In der Entwicklungsumgebung(Eclipse) funktioniert es ja.


----------



## L-ectron-X (7. Dez 2006)

Also gleich in der ersten Zeile stellt der Interpreter fest, dass ihm eine Klasse zum Ausführen fehlt.
Du solltest schon alle erzeugten .class-Dateien auf deinen Space bzw. in die jar-Datei packen.
Taylor$2.class ist vermutliche eine anonyme innere Klasse, die vom Compiler erzeugt wurde. Ohne die, wird aber dein Applet nicht funktionieren.


----------



## virtualAudio (7. Dez 2006)

puuh, so Leute es klappt. ganz verstanden hab ich hier noch nicht alles, aber man muss ja schon froh sein wenns mal funktioniert. http://stud3.tuwien.ac.at/~e0004876/taylor/Taylor2.html


Taylor$2.class gibt es und es war auch im jar file enthalten. Interessanterweise sagt er was von ...$2.. not found wenn das jar nicht gelesen werden kann. Hab jetzt die Rechte am jar wieder geändert und jetzt gehts. Sehr verwirrende Fehlermeldung. _Ist es nicht möglich für die java-console zu erkennen ob ein file nicht da oder nicht lesbar ist??_

Dumm ist, dass ich aus irgendeinem Grund die Rechte an den zusätzlichen ($2, etc) class-files (wenn sie ohne jar im Ordner liegen) nicht ändern konnte. Denn ich hab ja auch weiterhin versucht das ganze ohne Archiv zum Laufen zu bringen. Hat bis jetzt nicht geklappt.

@L-ectron-X
Danke für Deine immer wieder geduldige Hilfe!!!

Mit besten Grüßen 
Andi


----------



## L-ectron-X (7. Dez 2006)

???:L Was für Rechte mussten denn geändert werden und warum? Dieses Applet braucht doch keine erweiterten Rechte. Das Jar-File braucht nicht mal ein Manifest...
Eine Sache müsstest du noch nachbessern. Das Applet flackert unheimlich beim Ziehen der Scrollbars.
Normalerweise sind Swing-Komponenten schon _double buffered_. Scheint also irgendwo noch was verkehrt gemacht worden zu sein.


----------



## virtualAudio (7. Dez 2006)

Hi again,

auf diesem Uni-Server werden automatisch alle files auf: kein aussenstehender darf lesen,schreiben oder ausführen gesetzt. jetzt da "read" für alle erlaubt ist funktioniert es mit dem jar-file

Das flackern kommt glaube ich nicht von dem üblichen doublebuffered - dings, sondern daher, dass bei jeder Änderung der Regler (oder auch wenn man die appletgrösse ändert) alles neu berechnet und gezeichnet wird. Mir war es wichtiger immer die volle Auflösung zu haben, wollt ja bloß für mich eine veranschaulichung weil ich nirgends sowas gefunden hab und grad für ne Matheprüfung lerne. Bei jeder Berechnung schaut er also erst nach wieviele Pixel er vertikal und horizontal hat und speichert alles in arrays die dann gezeichnet werden. Bei steigender Anzahl von Ableitungen wird das schnell viel Zeug...dafür sieht man halt auch bei jeder Einstellung alle Feinheiten.
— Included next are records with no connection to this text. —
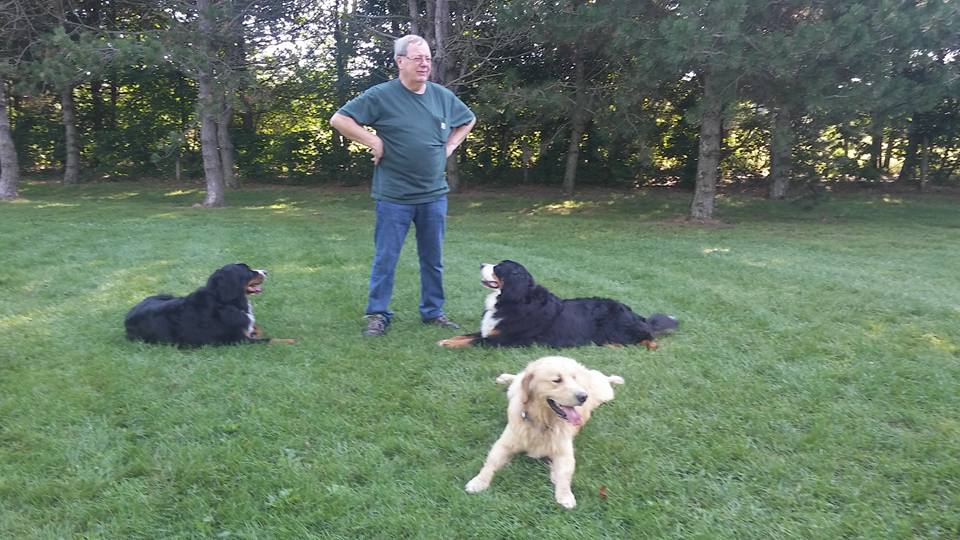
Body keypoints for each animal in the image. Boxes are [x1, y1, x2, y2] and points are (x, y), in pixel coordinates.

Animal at [124, 263, 292, 347]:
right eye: (249, 272)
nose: (265, 271)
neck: (224, 302)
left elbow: (257, 327)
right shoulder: (239, 340)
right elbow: (271, 339)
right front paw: (291, 341)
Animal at [439, 260, 677, 349]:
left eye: (497, 268)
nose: (481, 264)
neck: (512, 298)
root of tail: (634, 313)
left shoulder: (505, 340)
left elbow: (474, 341)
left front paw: (448, 344)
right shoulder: (490, 331)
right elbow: (468, 335)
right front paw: (446, 339)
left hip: (617, 328)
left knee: (648, 337)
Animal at [465, 356, 624, 508]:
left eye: (574, 378)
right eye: (557, 380)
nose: (583, 396)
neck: (542, 421)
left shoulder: (564, 453)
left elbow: (564, 475)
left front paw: (565, 495)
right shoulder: (504, 444)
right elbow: (490, 464)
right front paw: (478, 481)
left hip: (605, 393)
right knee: (517, 378)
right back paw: (505, 377)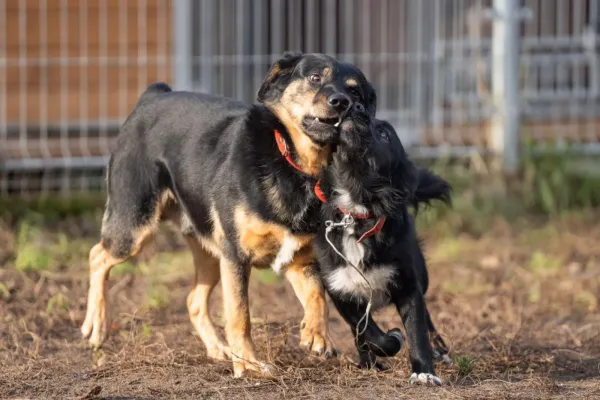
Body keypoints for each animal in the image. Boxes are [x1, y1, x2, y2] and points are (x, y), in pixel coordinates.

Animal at [82, 54, 378, 378]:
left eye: (354, 91)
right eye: (314, 78)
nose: (342, 102)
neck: (296, 165)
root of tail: (152, 96)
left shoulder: (299, 259)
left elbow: (317, 297)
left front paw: (316, 335)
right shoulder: (236, 255)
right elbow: (240, 315)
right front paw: (248, 364)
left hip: (211, 252)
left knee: (193, 300)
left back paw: (218, 349)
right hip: (135, 226)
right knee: (97, 256)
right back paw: (96, 326)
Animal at [314, 103, 450, 384]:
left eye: (385, 134)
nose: (355, 107)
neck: (357, 212)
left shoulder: (408, 285)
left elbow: (417, 331)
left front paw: (424, 372)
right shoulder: (339, 289)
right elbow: (367, 333)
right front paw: (389, 341)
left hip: (422, 274)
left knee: (428, 318)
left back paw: (438, 349)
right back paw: (368, 362)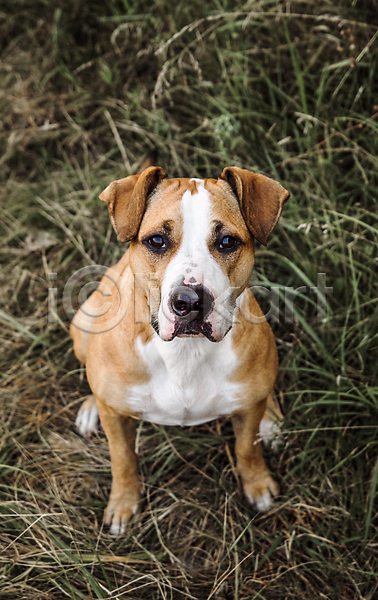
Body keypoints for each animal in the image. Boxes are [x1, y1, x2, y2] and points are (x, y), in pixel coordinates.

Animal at [71, 155, 290, 536]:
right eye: (157, 240)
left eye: (228, 241)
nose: (189, 302)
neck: (186, 353)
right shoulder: (117, 420)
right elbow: (122, 457)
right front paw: (123, 503)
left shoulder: (247, 410)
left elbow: (247, 447)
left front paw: (258, 484)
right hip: (82, 324)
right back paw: (89, 408)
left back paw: (271, 419)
Ich kann mich allerdings irren, vielleicht würde man das flackern doch wegbringen?! Was meinst Du...kann ich mit obiger Überlegung recht haben?

lga


edit: wobei es flackert auch schon ohne Ableitungen... hm


----------



## L-ectron-X (7. Dez 2006)

Reine Implementierungsfrage. Das Flackern bekommt man auf jeden Fall weg. Ich denke aber, dass es nicht an deiner Vermutung liegt. Beim Zeichnen kann ein unerfahrener Programmierer viel verkehrt machen. Da werden oftmals Graphics-Objekte gespeichert, die falschen Methoden überschrieben oder Swing mit AWT gemischt etc.


----------